En estos dos hombres contemplativos de
las llagas de Cristo y testigos de su
misericordia había «una esperanza viva»,
junto a un «gozo inefable y radiante» (1
P 1,3.8). La esperanza y el gozo que
Cristo resucitado da a sus discípulos, y
de los que nada ni nadie les podrá
privar. La esperanza y el gozo pascual,
purificados en el crisol de la
humillación, del vaciamiento, de la
cercanía a los pecadores hasta el
extremo, hasta la náusea a causa de la
amargura de aquel cáliz. Ésta es la
esperanza y el gozo que los dos papas
santos recibieron como un don del Señor
resucitado, y que a su vez dieron
abundantemente al Pueblo de Dios,
recibiendo de él un reconocimiento
eterno.
Esta esperanza y esta alegría se
respiraba en la primera comunidad de los
creyentes, en Jerusalén, de la que
hablan los Hechos de los Apóstoles (cf.
2,42-47), como hemos escuchado en la
segunda Lectura. Es una comunidad en la
que se vive la esencia del Evangelio,
esto es, el amor, la misericordia, con
simplicidad y fraternidad.
Y ésta es la imagen de la Iglesia que el
Concilio Vaticano II tuvo ante sí. Juan
XXIII yJuan Pablo II colaboraron con el
Espíritu Santo para restaurar y
actualizar la Iglesia según su
fisionomía originaria, la fisionomía que
le dieron los santos a lo largo de los
siglos. No olvidemos que son
precisamente los santos quienes llevan
adelante y hacen crecer la Iglesia. En
la convocatoria del Concilio, san Juan
XXIII demostró una delicada docilidad al
Espíritu Santo, se dejó conducir y fue
para la Iglesia un pastor, un
guía-guiado, guiado por el Espíritu.
Éste fue su gran servicio a la Iglesia;
por eso me gusta pensar en él como el
Papa de la docilidad al Espíritu santo.
En este servicio al Pueblo de Dios, san
Juan Pablo II fue el Papa de la familia.
Él mismo, una vez, dijo que así le
habría gustado ser recordado, como el
Papa de la familia.

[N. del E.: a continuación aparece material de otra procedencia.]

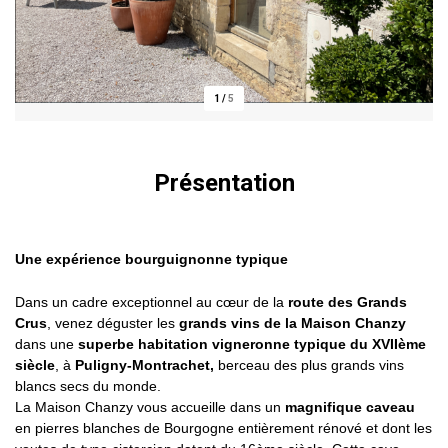
1
/
5
Présentation
Une expérience bourguignonne typique
Dans un cadre exceptionnel au cœur de la
route des Grands
Crus
, venez déguster les
grands vins de la Maison Chanzy
dans une
superbe habitation vigneronne typique du XVIIème
siècle
, à
Puligny-Montrachet,
berceau des plus grands vins
blancs secs du monde.
La Maison Chanzy vous accueille dans un
magnifique caveau
en pierres blanches de Bourgogne entièrement rénové et dont les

Me gusta subrayarlo
ahora que estamos viviendo un camino
sinodal sobre la familia y con las
familias, un camino que él, desde el
Cielo, ciertamente acompaña y sostiene.
Que estos dos nuevos santos pastores del
Pueblo de Dios intercedan por la
Iglesia, para que, durante estos dos
años de camino sinodal, sea dócil al
Espíritu Santo en el servicio pastoral a
la familia. Que ambos nos enseñen a no
escandalizarnos de las llagas de Cristo,
a adentrarnos en el misterio de la
misericordia divina que siempre espera,
siempre perdona, porque siempre ama.